This note is inspired by observations and questions of Vasudevan
Srinivas at Antalya Algebra Days XIV in \c Ce\c sme, 2012.
We want to understand the maximal ideals of the ring $\cn$ of
continuous functions from $\R$ to itself.  What are the fields that
are quotients of this ring?  Can they be understood as ultrapowers of
$\R$?  In fact, they can.

  The results of \S\S\ \ref{sect:up} and \ref{sect:fields} are standard.

\tableofcontents


\section{Ultraproducts}\label{sect:up}

We begin with a review of ultraproducts in general, and \L o\'s's Theorem.

Suppose $(\str A_i\colon i\in I)$ is a family of structures with a
common signature $\sig$.  (We shall be interested mainly in the case
when these structures are fields, in the signature
$\{+,-,\cdot,0,1\}$.)  We aim to produce a kind of `average' of the
structures $\str A_i$.  To this end, let $P$ be a proper \emph{ideal}
of the power set $\pow[I]$; this means 
\begin{gather}\label{0}
\emptyset\in P\And I\notin P,\\\label{sub}
	X\included Y\And Y\in P\implies X\in P,\\\label{cup}
X\in P\And Y\in P\implies X\cup Y\in P.
\end{gather}
For example, for some proper subset $A$ of $I$, $P$ might consist of all subsets of $A$; or if $I$ is infinite, $P$ might consist of the finite subsets of $I$.
In general, elements of $P$ can be considered as \textbf{small;} their complements (which compose a \emph{filter} of $\pow[I]$) are \textbf{large.}  Since $P$ is a \emph{proper} ideal, the same set cannot be both small and large.  Since $P$ is not yet assumed to be maximal, some elements might be neither small nor large.

● **The data**:

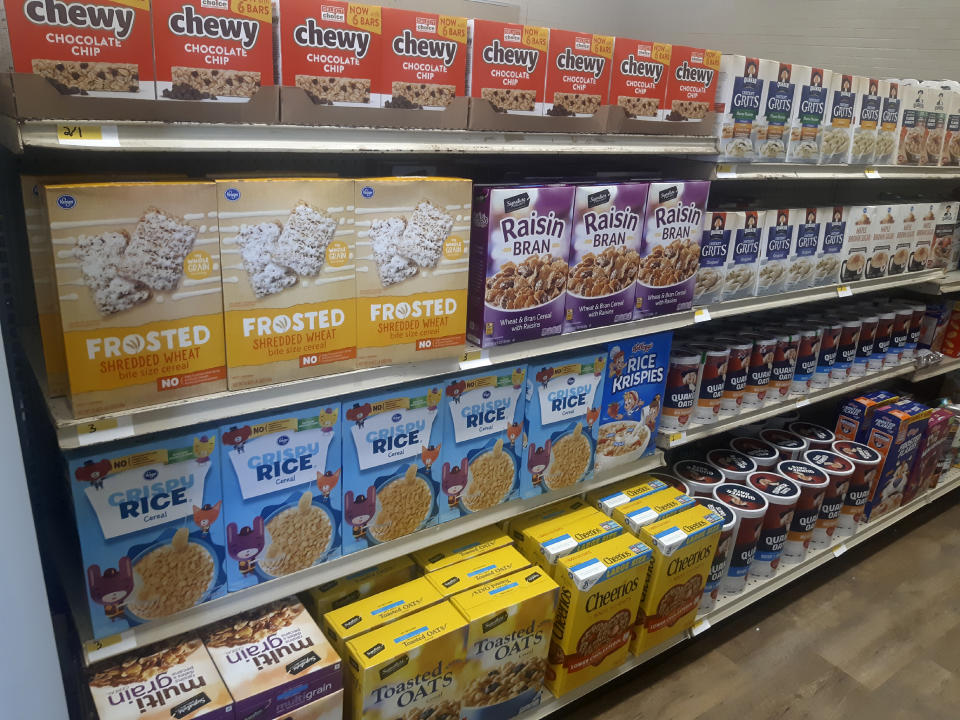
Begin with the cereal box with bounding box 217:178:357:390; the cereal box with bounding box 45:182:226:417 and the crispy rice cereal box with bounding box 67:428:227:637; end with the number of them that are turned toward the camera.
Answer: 3

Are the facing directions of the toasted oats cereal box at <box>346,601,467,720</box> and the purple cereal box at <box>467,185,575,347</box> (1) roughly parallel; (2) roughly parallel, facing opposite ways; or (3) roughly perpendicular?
roughly parallel

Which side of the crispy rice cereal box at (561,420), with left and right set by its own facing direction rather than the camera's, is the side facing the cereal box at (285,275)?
right

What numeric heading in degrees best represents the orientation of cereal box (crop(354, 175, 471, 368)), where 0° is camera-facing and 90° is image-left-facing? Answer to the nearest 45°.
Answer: approximately 315°

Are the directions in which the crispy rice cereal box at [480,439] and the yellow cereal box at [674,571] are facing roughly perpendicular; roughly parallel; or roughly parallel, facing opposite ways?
roughly parallel

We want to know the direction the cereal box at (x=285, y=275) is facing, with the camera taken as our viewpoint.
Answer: facing the viewer

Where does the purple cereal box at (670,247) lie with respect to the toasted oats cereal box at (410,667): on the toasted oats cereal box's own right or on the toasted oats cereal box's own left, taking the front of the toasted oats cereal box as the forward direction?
on the toasted oats cereal box's own left

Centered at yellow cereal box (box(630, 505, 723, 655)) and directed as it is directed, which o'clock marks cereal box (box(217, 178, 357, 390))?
The cereal box is roughly at 3 o'clock from the yellow cereal box.

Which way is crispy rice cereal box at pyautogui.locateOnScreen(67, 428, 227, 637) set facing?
toward the camera

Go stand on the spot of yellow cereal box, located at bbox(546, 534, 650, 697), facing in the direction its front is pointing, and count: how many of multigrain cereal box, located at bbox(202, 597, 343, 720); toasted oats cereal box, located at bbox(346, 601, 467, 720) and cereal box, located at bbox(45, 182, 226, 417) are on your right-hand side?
3

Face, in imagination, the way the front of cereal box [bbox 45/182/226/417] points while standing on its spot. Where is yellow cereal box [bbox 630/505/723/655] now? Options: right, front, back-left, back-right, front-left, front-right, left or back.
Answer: left

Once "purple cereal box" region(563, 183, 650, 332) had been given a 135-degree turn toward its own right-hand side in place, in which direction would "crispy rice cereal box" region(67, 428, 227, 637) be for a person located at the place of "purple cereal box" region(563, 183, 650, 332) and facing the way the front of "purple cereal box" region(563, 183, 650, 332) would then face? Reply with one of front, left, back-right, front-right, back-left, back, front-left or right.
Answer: front-left

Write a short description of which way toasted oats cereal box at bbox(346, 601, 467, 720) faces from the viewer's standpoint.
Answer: facing the viewer and to the right of the viewer

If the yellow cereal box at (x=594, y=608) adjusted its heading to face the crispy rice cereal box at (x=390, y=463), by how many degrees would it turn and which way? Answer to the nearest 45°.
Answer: approximately 90° to its right

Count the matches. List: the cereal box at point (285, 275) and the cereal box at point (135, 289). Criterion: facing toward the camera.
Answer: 2
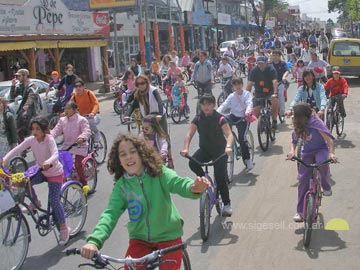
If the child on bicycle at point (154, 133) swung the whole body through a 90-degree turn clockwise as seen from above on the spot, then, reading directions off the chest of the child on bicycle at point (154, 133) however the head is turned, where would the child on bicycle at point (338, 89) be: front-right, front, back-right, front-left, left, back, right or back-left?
right

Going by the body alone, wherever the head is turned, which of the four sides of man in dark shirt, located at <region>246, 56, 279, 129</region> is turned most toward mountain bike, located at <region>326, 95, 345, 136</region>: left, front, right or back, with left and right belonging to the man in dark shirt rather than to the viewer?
left

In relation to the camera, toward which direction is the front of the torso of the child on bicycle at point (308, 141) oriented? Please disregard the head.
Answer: toward the camera

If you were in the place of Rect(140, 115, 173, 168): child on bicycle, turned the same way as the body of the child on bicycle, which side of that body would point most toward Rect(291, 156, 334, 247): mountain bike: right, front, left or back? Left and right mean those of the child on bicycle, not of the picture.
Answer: left

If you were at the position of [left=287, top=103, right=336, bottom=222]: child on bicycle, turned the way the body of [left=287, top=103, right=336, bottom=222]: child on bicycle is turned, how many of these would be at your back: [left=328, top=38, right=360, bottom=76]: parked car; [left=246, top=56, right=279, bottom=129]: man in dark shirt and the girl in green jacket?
2

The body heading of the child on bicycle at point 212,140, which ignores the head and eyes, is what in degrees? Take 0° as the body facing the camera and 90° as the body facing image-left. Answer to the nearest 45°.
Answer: approximately 0°

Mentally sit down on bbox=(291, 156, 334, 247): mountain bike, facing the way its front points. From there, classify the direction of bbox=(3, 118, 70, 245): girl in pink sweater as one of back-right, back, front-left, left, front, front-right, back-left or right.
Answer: right

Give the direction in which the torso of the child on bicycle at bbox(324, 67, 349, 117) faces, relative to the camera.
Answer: toward the camera

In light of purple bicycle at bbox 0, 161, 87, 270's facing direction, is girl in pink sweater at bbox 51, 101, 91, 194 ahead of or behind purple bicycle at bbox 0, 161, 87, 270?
behind

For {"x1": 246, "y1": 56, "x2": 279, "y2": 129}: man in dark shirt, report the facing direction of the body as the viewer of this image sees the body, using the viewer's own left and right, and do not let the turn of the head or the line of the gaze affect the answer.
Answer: facing the viewer

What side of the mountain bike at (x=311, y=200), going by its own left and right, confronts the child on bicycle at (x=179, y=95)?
back
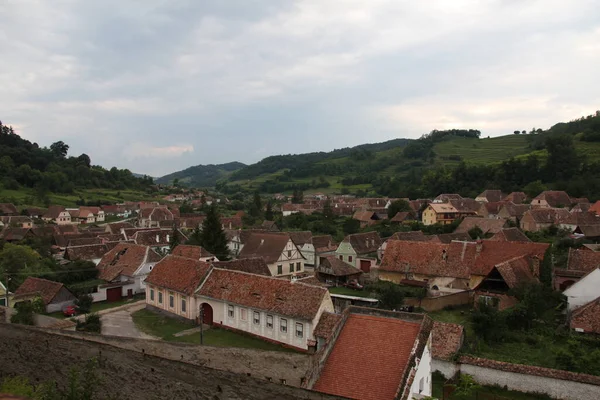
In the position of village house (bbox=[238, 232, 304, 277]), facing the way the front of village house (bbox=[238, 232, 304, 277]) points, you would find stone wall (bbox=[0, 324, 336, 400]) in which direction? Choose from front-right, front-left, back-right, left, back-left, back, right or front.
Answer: front-right

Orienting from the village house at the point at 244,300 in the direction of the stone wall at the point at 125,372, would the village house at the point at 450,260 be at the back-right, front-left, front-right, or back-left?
back-left

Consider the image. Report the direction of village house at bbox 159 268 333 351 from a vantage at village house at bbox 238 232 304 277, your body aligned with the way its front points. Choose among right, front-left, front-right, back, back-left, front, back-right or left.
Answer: front-right

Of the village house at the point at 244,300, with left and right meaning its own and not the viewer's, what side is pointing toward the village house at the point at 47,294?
right

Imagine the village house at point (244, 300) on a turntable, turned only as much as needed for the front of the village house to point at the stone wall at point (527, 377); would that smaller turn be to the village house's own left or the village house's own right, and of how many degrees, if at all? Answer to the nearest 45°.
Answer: approximately 90° to the village house's own left

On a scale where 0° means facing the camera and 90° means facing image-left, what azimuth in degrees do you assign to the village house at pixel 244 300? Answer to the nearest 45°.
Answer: approximately 45°

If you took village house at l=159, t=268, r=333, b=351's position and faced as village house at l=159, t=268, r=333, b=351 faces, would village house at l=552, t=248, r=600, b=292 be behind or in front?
behind

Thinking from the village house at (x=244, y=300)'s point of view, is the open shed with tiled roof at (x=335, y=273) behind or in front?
behind

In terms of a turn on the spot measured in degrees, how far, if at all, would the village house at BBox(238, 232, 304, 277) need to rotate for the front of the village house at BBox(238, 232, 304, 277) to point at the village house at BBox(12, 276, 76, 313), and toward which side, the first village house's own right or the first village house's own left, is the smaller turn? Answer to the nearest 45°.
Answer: approximately 90° to the first village house's own right

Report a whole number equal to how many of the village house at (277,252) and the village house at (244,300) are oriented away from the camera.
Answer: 0
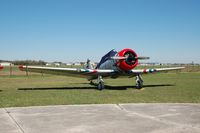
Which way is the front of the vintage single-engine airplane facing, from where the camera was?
facing the viewer and to the right of the viewer
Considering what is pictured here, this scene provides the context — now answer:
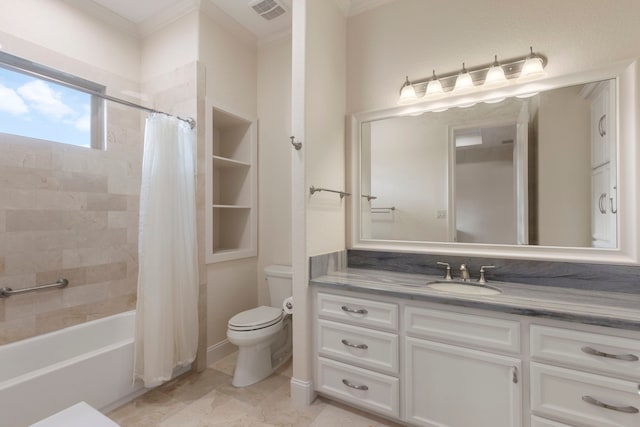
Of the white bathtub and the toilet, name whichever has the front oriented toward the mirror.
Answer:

● **Exercise set**:
A. Answer these questions about the note on ultraproducts, one per line:
(i) Whose observations and questions inspired the note?
(ii) What do the complements of the elements of P compose?
(iii) If I is infinite, what might P consist of?
B. Reproduce the part of the note on ultraproducts that opens with the words containing "We begin with" and closes with "X\cup Y\in P.".

● **Responses by item number**:
A.
(i) Vasudevan Srinivas
(ii) A filter of the power set of I
(iii) The finite subsets of I

B.
We begin with a review of ultraproducts in general, and \L o\'s's Theorem.

Suppose $(\str A_i\colon i\in I)$ is a family of structures with a
common signature $\sig$.  (We shall be interested mainly in the case
when these structures are fields, in the signature
$\{+,-,\cdot,0,1\}$.)  We aim to produce a kind of `average' of the
structures $\str A_i$.  To this end, let $P$ be a proper \emph{ideal}
of the power set $\pow[I]$; this means 
\begin{gather}\label{0}
\emptyset\in P\And I\notin P,\\\label{sub}
	X\included Y\And Y\in P\implies X\in P,\\\label{cup}
X\in P\And Y\in P\implies X\cup Y\in P.